Home | University of Tehran | Faculty of Engineering | ECE Department | CIPCE | Contact Us
DataBase Research Group - University of Tehran


Last Updated on: 21/07/07 
Data Mining
Title: Mining for conceptual associations in unstructured and semi-structured text for reasoning with Human Plausible Reasoning.

Work by: Alireza Vazifeh Doust
Supervisor: Dr. Masoud Rahgozar
Advisor: Dr. Farhad Oroumchian
Team Members: None
Problem Definition, goal and Importance: [persian]

Using HPR is one of the common ideas in 'Question Answering' and 'Information Retrieval'. These systems do the conclusion by using the initially extracted relations from the documents in order to find the most related documents or answers. This conclusion is like the brain act when given the same initial relations. Experiences done using these systems have shown good results, but primary problem is that extraction of initial relations and knowledge existing in unstructured documents cannot easily be done automatically while the effectiveness of this method depends on amount and correctness of the initially gained information.

In this project we try to extract the relations between contexts of documents automatically, using data mining, NLP, and newer ideas like using topological relations. In this level just information is extracted.

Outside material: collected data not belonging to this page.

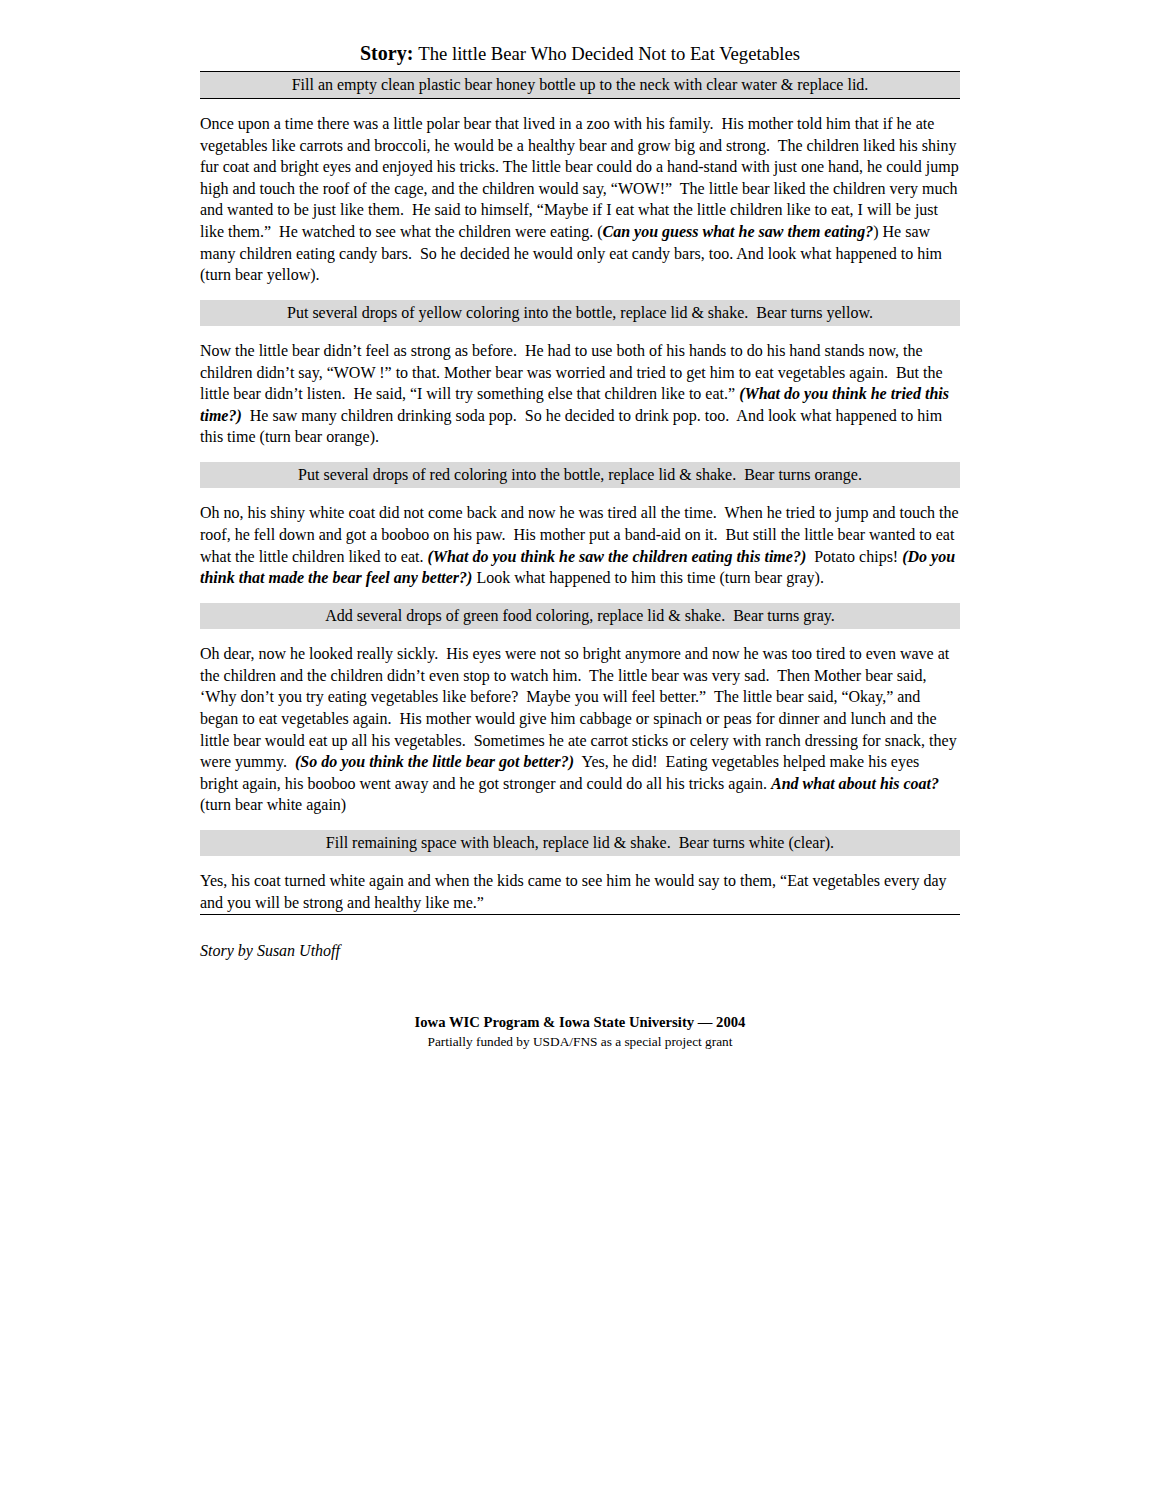Story: The little Bear Who Decided Not to Eat Vegetables
Fill an empty clean plastic bear honey bottle up to the neck with clear water & replace lid.
Once upon a time there was a little polar bear that lived in a zoo with his family. His mother told him that if he ate vegetables like carrots and broccoli, he would be a healthy bear and grow big and strong. The children liked his shiny fur coat and bright eyes and enjoyed his tricks. The little bear could do a hand-stand with just one hand, he could jump high and touch the roof of the cage, and the children would say, “WOW!” The little bear liked the children very much and wanted to be just like them. He said to himself, “Maybe if I eat what the little children like to eat, I will be just like them.” He watched to see what the children were eating. (Can you guess what he saw them eating?) He saw many children eating candy bars. So he decided he would only eat candy bars, too. And look what happened to him (turn bear yellow).
Put several drops of yellow coloring into the bottle, replace lid & shake. Bear turns yellow.
Now the little bear didn’t feel as strong as before. He had to use both of his hands to do his hand stands now, the children didn’t say, “WOW !” to that. Mother bear was worried and tried to get him to eat vegetables again. But the little bear didn’t listen. He said, “I will try something else that children like to eat.” (What do you think he tried this time?) He saw many children drinking soda pop. So he decided to drink pop. too. And look what happened to him this time (turn bear orange).
Put several drops of red coloring into the bottle, replace lid & shake. Bear turns orange.
Oh no, his shiny white coat did not come back and now he was tired all the time. When he tried to jump and touch the roof, he fell down and got a booboo on his paw. His mother put a band-aid on it. But still the little bear wanted to eat what the little children liked to eat. (What do you think he saw the children eating this time?) Potato chips! (Do you think that made the bear feel any better?) Look what happened to him this time (turn bear gray).
Add several drops of green food coloring, replace lid & shake. Bear turns gray.
Oh dear, now he looked really sickly. His eyes were not so bright anymore and now he was too tired to even wave at the children and the children didn’t even stop to watch him. The little bear was very sad. Then Mother bear said, ‘Why don’t you try eating vegetables like before? Maybe you will feel better.” The little bear said, “Okay,” and began to eat vegetables again. His mother would give him cabbage or spinach or peas for dinner and lunch and the little bear would eat up all his vegetables. Sometimes he ate carrot sticks or celery with ranch dressing for snack, they were yummy. (So do you think the little bear got better?) Yes, he did! Eating vegetables helped make his eyes bright again, his booboo went away and he got stronger and could do all his tricks again. And what about his coat? (turn bear white again)
Fill remaining space with bleach, replace lid & shake. Bear turns white (clear).
Yes, his coat turned white again and when the kids came to see him he would say to them, “Eat vegetables every day and you will be strong and healthy like me.”
Story by Susan Uthoff
Iowa WIC Program & Iowa State University — 2004
Partially funded by USDA/FNS as a special project grant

Using HPR for extracting knowledge is another goal for us. Then the collection of extracted information and knowledge will be the input for QA and IR systems based on HPR, and change in quality of retrieved knowledge in each of these systems will be analyzed.

This conceptual view to information which is beyond the document retrieval boundaries has a high importance in our world fully loaded with information.
It is very obvious that we need to give the machines capability of understating the context, to help human to find out what he really needs and what he doesn't need.

Approach:

This project has three primary goals:
 1. Introducing methods for extracting meaningful relations from the text and analyzing them.
 2. Using relations extracted from IR and QA systems and check the performance of our methods with and without them.
 3. Introducing methods for guessing the reliability of the extracted relations.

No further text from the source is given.